İyi çocuk… Dost… Kardeş… Her gün uğruyor. Bu yaşa geldi, o da sıkılmadı devrimcilik oynamaktan. Hâlâ o eski Aydın… Ortaokuldaki, sanat okulundaki Aydın… Herkes değişti , zamana ayak uydurdu; o değişmedi. Ben neysem o da o! Nerede kalmıştım? Evet… Yonca… Meğer kız kurnazlığından soruyormuş habire. Şimdi anlıyorum. Yârin yanağından gayrı… Seni seviyorum, demenin başka bir şekli değil mi? Çok sonra anladım bunu. Evlenmiştir kesin… En az iki çocuğu vardır. Torunu bile vardır belki. Offfff! Başka bir konu bulmalı! Ne konusu bulacaksam? Altmışa merdiven dayadın. Bütün ömrün bu kentte geçti. Dönüp dolaşıp aynı şeyleri hatırlıyorsun. En çok da gençlik yıllarını. Olsun! Yonca’yı hatırlamak güzel… Bu gece de bitmez ki… Uykum da yok! Hemşireden ilaç istemeli en iyisi…
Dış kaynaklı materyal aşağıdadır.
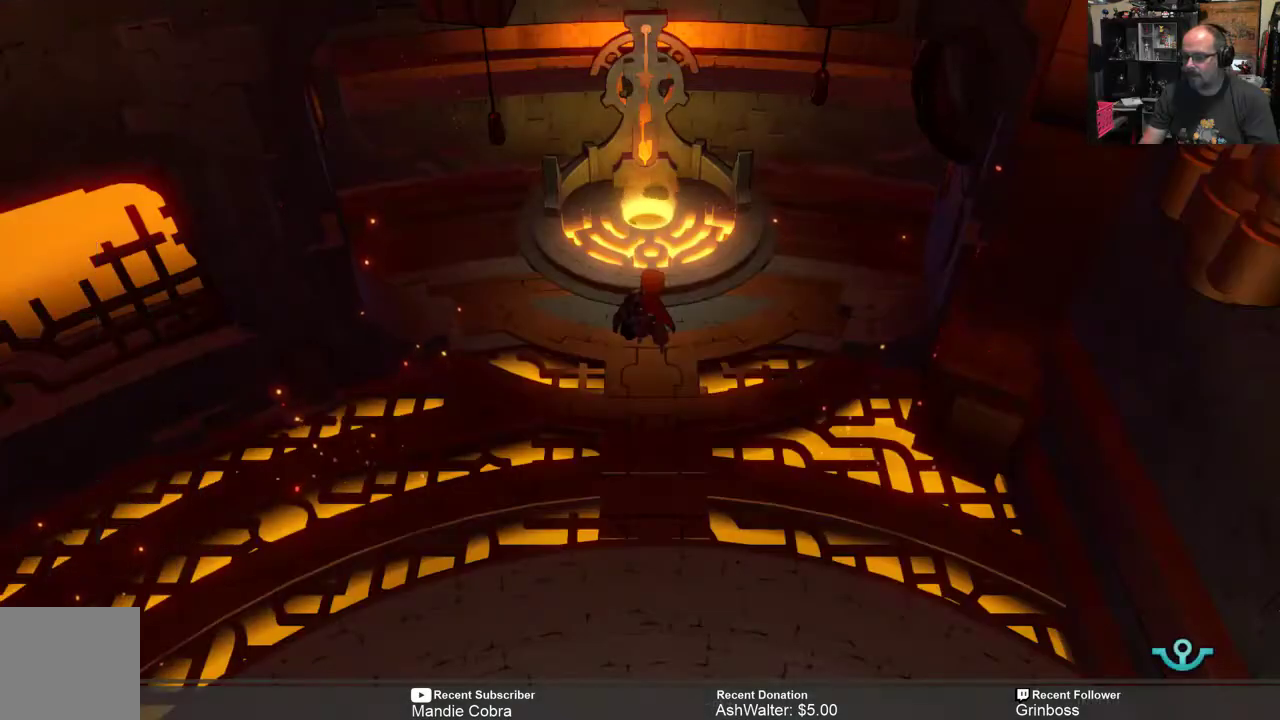
{"buttons": ["SELECT"], "left_stick": "center", "right_stick": "center", "events": [[467, "SELECT", "down"]]}
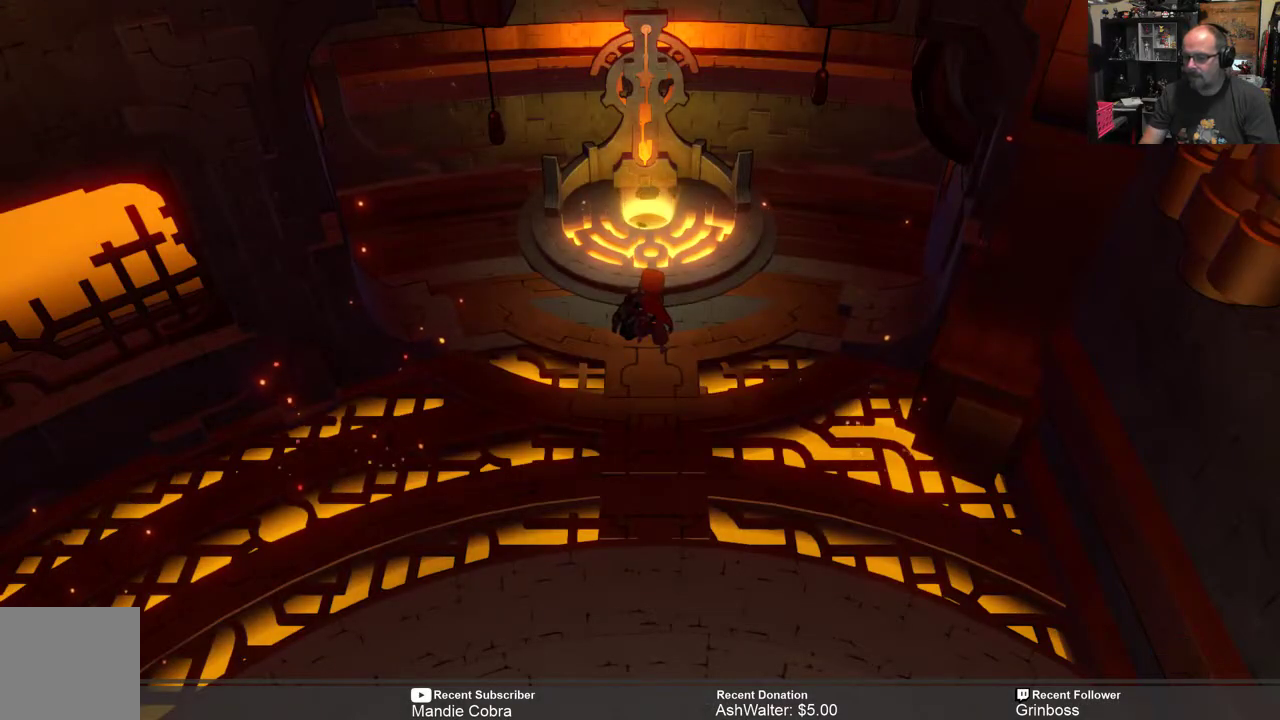
{"buttons": [], "left_stick": "center", "right_stick": "center", "events": [[133, "SELECT", "up"]]}
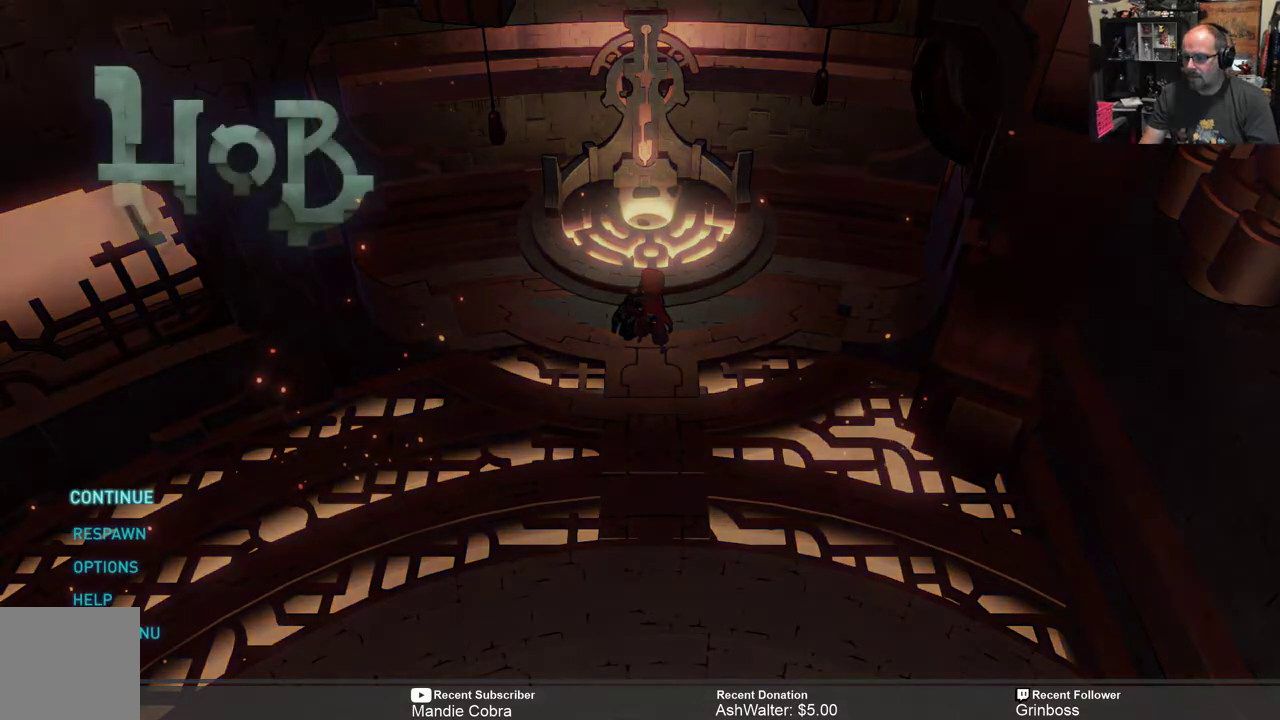
{"buttons": [], "left_stick": "center", "right_stick": "center", "events": [[350, "B", "down"], [450, "B", "up"]]}
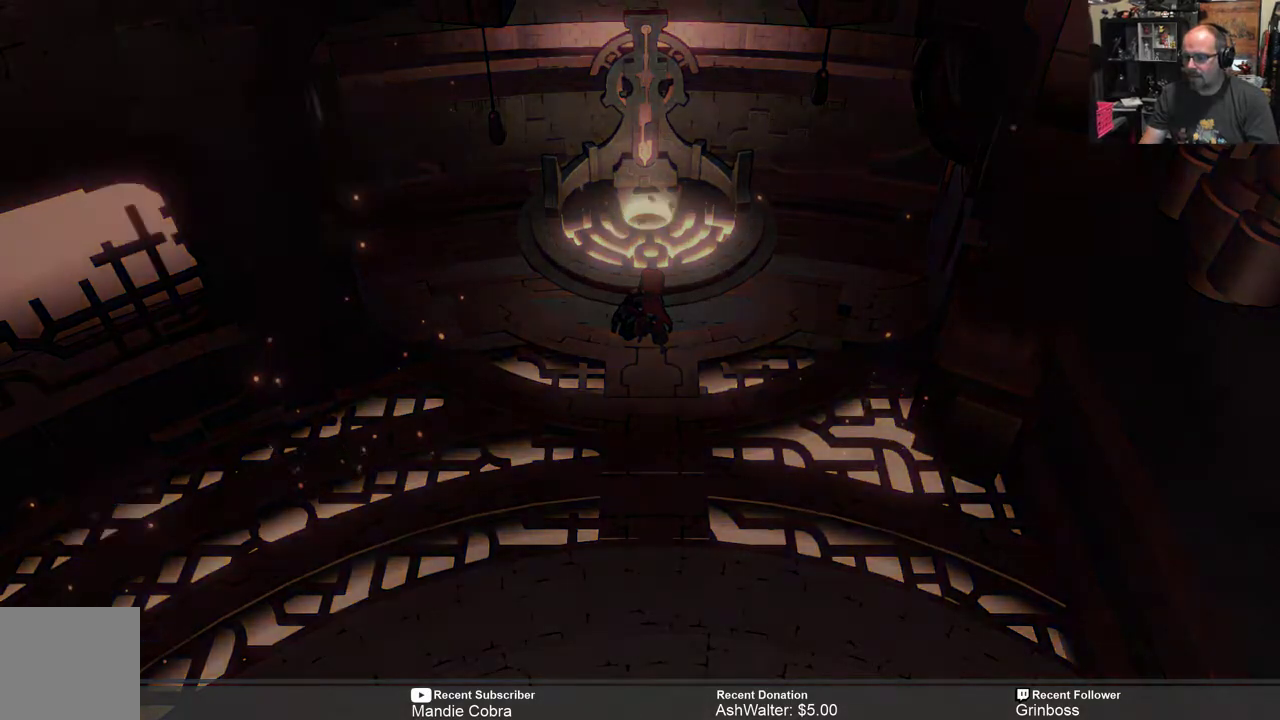
{"buttons": ["R2"], "left_stick": "down", "right_stick": "center", "events": [[283, "R2", "down"], [383, "left_stick", "down"]]}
Aydın ertesi gün bangır bangır bağırarak girdi odaya.

-Merhaba Yoldaş!..

“Bugün bunda bir hâl var, hem yüzünden hem sesinden belli…” diye geçirdi içinden! “Bu çiçekler kimden biliyor musun?” diye sordu elindeki buketi vazoya koyarken. Orhan doğrulmaya çalıştı. Kendine çeki düzen verdi. Kafasını yokladı saçlarının olmadığını unutarak. Aydın yardımcı oldu, oturur pozisyona getirdi arkadaşını. Çiçeklerin sahibini çağırıyorum hazırsan diye ekledi arkasından. “Buyurun!” dedi en nazik sesiyle. Misafiri içeri aldı. “Peçeten bitmiş, kantinden peçete alayım.” deyip kaçtı sonra odadan.

Gözlerine bakmasa tanıyamayacaktı. Bütün vücudu titredi. Yaşlanmış. Kilo da almış hâliyle. Dal gibiydi oysa genç kızken… Saçlarını da erkek gibi kestirmiş. “Ah şu kadınlar! Niye kıyarlar o güzelim saçlara?” Nerede o sapsarı, dümdüz saçlar?

“Geçmiş olsun!” dedi Yonca, “Nasılsın?” diyebildi arkasından sadece. Orhan’ın gözleri doldu. “İyiyim!” diyebildi yine de… O kadar… Başka bir şey diyemedi. “Konuşsana hayvan herif, bir şeyler söylesene!” diye iç sesiyle konuşsa da başka bir şey diyemedi. Sadece gözlerine baktı. Yonca yatağın yanına geldi. Eğildi. Yanağını Orhan’ın sol yanağına koydu. Bir süre bekledikten sonra bir öpücük sesi geldi. İnsanın kokusu hiç mi değişmez? Derin derin nefes aldıktan sonra diğer yanağını çevirdi. Yine aynısını yaptı Yonca. Bu sefer daha uzun tuttu yanağını.